What’s interesting, and troubling, is that a few hours later, having created headlines around the world, Lewis could only qualify for the main event in fifth.
And in the race itself, he was so slow he let his team mate overtake.
And then he was disqualified.
How is that possible? I can understand that a car might be quick at one track and the following weekend, at a different track, be useless.
But to go from hero to zero at the same track? On the same day? It makes no sense.
GOOD TIMES
GYM and yoga enthusiasts are forever explaining that by keeping fit, they will have longer lives.
But new research has suggested that they won’t. It’ll just feel that way.

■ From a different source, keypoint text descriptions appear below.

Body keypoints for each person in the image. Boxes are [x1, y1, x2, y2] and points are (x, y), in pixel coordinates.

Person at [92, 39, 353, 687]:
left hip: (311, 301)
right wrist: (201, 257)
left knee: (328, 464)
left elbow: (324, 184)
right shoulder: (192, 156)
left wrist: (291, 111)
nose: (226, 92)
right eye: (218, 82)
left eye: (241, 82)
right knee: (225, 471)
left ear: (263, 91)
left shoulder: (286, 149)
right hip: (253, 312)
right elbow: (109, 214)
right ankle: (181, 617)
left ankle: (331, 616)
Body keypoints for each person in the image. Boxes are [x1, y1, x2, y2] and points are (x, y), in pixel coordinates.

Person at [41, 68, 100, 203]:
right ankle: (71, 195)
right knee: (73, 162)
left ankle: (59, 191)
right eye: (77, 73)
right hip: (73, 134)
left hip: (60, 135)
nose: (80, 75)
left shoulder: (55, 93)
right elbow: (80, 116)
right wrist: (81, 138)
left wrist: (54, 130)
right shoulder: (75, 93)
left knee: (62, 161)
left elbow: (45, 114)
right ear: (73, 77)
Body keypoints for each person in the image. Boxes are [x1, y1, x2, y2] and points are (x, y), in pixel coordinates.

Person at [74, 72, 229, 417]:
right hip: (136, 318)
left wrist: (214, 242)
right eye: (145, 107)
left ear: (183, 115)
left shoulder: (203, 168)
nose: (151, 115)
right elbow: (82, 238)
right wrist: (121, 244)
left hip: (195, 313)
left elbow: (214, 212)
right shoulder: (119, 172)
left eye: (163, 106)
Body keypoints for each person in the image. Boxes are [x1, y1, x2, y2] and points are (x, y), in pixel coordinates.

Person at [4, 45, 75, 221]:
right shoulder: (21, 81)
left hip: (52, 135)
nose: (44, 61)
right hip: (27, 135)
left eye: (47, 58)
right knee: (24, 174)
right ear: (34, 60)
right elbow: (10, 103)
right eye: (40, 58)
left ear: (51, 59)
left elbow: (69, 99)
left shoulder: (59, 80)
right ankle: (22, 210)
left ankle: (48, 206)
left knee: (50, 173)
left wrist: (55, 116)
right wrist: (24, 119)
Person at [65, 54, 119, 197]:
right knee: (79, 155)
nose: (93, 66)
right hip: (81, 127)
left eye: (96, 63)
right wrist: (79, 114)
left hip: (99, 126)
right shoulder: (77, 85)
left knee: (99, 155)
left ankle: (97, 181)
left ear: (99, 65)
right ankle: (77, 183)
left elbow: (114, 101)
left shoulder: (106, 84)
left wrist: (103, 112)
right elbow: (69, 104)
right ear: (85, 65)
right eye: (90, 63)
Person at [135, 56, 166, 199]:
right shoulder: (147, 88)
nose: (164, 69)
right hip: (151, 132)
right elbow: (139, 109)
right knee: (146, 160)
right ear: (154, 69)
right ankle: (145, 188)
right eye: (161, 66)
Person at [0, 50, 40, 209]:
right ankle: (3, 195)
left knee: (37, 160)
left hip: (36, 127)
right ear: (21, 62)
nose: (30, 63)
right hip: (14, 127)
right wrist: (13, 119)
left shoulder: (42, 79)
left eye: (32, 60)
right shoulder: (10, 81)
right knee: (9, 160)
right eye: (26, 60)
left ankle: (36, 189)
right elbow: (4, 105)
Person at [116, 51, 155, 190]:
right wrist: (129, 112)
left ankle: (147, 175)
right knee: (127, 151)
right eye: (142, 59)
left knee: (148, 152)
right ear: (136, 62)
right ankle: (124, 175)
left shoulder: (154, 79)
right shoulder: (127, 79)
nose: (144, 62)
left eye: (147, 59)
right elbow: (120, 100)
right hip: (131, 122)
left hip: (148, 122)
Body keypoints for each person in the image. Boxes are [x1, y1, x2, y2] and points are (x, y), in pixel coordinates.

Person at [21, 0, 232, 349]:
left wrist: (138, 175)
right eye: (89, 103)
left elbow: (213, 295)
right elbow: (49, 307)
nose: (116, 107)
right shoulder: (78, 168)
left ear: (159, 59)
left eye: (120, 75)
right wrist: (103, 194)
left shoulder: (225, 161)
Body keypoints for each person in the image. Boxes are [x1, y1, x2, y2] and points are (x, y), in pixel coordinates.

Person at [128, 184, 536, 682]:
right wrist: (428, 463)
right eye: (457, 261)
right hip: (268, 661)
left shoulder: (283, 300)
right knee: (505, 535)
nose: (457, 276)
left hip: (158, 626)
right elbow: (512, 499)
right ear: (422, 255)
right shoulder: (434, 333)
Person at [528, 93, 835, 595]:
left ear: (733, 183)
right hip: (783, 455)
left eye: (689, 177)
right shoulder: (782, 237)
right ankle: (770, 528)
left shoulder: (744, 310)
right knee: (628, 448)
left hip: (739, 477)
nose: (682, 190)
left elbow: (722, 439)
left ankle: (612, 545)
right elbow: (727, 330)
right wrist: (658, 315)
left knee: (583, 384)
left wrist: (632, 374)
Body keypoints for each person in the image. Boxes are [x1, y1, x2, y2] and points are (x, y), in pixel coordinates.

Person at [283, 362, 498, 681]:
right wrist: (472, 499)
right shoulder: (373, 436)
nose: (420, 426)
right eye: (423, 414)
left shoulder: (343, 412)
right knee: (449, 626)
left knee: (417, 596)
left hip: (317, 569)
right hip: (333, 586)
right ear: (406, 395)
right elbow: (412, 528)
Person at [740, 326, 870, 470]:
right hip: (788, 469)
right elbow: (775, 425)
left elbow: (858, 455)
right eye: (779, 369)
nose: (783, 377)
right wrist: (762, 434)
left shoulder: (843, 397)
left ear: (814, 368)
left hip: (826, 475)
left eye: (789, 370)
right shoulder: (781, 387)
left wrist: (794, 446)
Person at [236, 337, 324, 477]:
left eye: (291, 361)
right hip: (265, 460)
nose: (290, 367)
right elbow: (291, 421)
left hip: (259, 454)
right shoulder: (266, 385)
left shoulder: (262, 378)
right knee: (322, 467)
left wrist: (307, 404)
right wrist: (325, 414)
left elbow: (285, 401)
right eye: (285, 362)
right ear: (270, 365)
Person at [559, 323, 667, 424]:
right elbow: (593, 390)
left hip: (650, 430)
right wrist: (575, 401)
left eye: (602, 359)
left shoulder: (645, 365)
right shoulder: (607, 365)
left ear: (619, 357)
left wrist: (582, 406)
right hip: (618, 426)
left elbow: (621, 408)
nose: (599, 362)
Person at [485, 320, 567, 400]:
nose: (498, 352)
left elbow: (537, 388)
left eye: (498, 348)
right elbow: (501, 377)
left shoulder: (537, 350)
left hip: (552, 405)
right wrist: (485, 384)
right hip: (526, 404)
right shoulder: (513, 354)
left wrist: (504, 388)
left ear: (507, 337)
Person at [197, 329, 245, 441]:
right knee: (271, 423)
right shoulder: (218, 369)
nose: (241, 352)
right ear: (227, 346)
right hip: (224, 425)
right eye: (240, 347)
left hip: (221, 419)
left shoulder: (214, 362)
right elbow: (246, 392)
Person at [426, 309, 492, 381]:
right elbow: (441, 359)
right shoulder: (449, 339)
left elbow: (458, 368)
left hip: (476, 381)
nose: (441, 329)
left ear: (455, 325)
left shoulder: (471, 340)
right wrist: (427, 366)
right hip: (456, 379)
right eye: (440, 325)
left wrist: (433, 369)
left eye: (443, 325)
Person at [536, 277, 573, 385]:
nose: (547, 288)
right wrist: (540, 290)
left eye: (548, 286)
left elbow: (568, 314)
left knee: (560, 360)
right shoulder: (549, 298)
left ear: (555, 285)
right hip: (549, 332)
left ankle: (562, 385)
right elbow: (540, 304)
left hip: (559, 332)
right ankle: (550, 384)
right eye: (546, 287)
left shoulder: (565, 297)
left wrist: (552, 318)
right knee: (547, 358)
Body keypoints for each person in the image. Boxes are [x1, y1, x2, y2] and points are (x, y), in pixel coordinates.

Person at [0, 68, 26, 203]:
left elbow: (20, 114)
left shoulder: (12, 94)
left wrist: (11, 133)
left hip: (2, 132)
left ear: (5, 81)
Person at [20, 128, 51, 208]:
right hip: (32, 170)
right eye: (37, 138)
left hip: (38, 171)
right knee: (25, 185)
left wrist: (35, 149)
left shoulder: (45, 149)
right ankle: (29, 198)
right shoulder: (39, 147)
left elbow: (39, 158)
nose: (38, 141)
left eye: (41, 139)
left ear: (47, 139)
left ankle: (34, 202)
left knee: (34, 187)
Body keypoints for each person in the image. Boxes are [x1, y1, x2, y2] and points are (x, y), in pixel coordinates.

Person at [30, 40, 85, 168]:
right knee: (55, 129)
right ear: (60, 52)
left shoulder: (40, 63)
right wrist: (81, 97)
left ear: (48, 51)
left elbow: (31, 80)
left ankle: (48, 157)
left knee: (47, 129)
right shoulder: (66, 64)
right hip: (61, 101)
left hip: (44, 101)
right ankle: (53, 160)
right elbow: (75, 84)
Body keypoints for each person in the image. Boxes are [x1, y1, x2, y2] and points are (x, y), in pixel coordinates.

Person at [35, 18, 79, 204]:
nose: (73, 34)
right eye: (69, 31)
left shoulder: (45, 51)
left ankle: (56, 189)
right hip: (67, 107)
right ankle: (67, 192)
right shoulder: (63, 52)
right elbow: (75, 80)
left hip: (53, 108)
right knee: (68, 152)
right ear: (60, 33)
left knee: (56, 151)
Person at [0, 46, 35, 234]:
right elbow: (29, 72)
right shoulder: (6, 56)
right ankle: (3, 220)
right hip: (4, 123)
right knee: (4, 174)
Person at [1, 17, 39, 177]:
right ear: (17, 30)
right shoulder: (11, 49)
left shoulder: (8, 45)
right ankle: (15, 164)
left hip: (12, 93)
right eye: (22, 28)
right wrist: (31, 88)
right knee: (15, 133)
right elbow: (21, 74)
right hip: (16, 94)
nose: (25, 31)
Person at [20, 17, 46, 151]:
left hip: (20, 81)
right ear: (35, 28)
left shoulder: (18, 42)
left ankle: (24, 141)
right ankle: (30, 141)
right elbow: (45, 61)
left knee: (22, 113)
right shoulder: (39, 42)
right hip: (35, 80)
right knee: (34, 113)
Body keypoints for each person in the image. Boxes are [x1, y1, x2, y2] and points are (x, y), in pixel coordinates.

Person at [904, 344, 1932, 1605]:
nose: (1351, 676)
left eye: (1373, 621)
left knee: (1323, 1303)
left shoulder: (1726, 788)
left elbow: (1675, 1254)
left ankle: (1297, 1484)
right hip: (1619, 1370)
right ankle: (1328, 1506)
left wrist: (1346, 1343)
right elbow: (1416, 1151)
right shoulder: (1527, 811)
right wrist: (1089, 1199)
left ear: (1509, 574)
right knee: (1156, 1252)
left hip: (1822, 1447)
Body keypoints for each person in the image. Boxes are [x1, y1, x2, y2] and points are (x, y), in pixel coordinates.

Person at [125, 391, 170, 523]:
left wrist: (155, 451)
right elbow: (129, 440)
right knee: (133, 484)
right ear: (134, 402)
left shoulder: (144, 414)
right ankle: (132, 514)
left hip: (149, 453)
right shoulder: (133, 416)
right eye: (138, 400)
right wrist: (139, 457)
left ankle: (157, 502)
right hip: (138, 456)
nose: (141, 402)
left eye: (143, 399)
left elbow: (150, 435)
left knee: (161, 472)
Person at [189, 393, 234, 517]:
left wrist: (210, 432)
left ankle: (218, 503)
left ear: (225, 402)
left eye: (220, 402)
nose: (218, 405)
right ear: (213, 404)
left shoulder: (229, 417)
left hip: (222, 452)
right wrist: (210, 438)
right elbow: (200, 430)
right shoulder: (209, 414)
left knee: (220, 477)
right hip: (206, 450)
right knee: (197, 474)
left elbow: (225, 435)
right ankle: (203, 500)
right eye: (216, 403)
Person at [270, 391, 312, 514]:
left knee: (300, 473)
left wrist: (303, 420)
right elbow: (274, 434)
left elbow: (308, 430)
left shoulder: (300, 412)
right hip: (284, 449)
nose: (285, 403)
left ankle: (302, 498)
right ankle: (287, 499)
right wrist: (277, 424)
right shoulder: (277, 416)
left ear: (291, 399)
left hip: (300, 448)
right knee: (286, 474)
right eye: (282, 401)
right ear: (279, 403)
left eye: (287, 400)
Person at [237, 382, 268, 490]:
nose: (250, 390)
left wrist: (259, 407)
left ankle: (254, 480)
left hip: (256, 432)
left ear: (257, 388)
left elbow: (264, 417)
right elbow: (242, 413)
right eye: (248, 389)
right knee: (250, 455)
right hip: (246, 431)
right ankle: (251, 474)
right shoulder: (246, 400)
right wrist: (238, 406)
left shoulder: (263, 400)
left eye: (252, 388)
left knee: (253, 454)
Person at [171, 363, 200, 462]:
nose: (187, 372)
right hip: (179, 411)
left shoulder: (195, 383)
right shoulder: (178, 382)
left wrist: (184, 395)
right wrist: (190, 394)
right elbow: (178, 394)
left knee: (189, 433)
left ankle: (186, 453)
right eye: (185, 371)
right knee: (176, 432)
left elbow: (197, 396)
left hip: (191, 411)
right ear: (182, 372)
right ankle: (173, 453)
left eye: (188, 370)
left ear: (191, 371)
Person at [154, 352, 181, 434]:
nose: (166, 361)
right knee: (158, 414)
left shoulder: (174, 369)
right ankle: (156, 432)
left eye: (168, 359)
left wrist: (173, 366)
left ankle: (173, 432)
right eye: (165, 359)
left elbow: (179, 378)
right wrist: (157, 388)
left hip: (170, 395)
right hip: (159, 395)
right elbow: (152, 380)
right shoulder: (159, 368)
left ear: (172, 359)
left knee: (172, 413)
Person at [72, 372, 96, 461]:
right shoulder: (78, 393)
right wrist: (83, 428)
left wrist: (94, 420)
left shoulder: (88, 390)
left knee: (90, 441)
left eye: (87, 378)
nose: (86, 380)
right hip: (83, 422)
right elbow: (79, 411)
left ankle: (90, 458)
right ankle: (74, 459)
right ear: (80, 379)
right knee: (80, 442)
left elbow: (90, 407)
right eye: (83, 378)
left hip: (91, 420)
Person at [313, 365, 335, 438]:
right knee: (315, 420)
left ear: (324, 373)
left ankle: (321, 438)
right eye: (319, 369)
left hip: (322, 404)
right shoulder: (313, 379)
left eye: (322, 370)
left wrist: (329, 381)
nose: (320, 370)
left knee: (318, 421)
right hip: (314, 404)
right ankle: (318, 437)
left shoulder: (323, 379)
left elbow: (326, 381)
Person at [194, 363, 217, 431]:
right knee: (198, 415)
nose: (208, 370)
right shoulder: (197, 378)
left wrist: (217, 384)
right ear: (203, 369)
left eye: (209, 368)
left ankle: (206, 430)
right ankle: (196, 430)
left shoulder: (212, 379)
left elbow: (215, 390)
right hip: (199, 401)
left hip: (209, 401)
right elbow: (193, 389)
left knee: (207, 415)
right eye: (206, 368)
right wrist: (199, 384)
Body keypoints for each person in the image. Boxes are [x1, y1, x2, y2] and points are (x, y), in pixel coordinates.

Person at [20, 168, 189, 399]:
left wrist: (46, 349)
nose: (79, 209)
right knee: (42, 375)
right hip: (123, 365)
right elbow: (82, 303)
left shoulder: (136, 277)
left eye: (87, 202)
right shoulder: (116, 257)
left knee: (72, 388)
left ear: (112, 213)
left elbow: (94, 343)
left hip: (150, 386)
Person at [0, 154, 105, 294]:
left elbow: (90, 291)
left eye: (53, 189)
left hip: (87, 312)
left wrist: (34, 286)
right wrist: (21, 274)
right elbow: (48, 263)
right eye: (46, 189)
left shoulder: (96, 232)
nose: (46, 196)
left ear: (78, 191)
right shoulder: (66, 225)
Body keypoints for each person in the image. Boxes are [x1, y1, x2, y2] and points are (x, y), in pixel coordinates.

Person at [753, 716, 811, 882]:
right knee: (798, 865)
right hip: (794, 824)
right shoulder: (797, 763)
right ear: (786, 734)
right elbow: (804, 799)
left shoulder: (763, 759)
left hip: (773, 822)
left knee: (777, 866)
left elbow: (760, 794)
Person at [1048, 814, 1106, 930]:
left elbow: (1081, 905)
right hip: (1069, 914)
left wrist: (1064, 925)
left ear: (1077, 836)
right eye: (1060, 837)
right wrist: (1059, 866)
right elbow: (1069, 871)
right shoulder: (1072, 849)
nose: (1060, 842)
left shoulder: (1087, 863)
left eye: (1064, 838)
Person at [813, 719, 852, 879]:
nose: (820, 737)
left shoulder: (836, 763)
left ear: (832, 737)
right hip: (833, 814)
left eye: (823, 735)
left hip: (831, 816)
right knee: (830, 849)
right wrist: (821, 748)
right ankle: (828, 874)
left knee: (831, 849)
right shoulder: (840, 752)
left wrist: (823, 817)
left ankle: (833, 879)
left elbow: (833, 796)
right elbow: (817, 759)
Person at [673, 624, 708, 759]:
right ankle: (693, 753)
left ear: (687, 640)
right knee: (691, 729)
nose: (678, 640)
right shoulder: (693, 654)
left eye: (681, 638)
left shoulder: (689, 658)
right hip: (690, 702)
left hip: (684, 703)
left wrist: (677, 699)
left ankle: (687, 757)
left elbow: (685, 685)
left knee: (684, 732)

Boffins have worked out that when you are exercising and concentrating on the pain and strains this causes, you focus less on your internal clock, so time does apparently slow down.
That’s why an hour on a running machine feels like 200 years.
I wonder if this works the other way round. So when you’re in the pub, with your mates, having a few pints and a laugh, time speeds up.
Certainly that would explain the expression “time flies when you’re having fun”.
In which case, drink does not shorten your life. It just feels that way.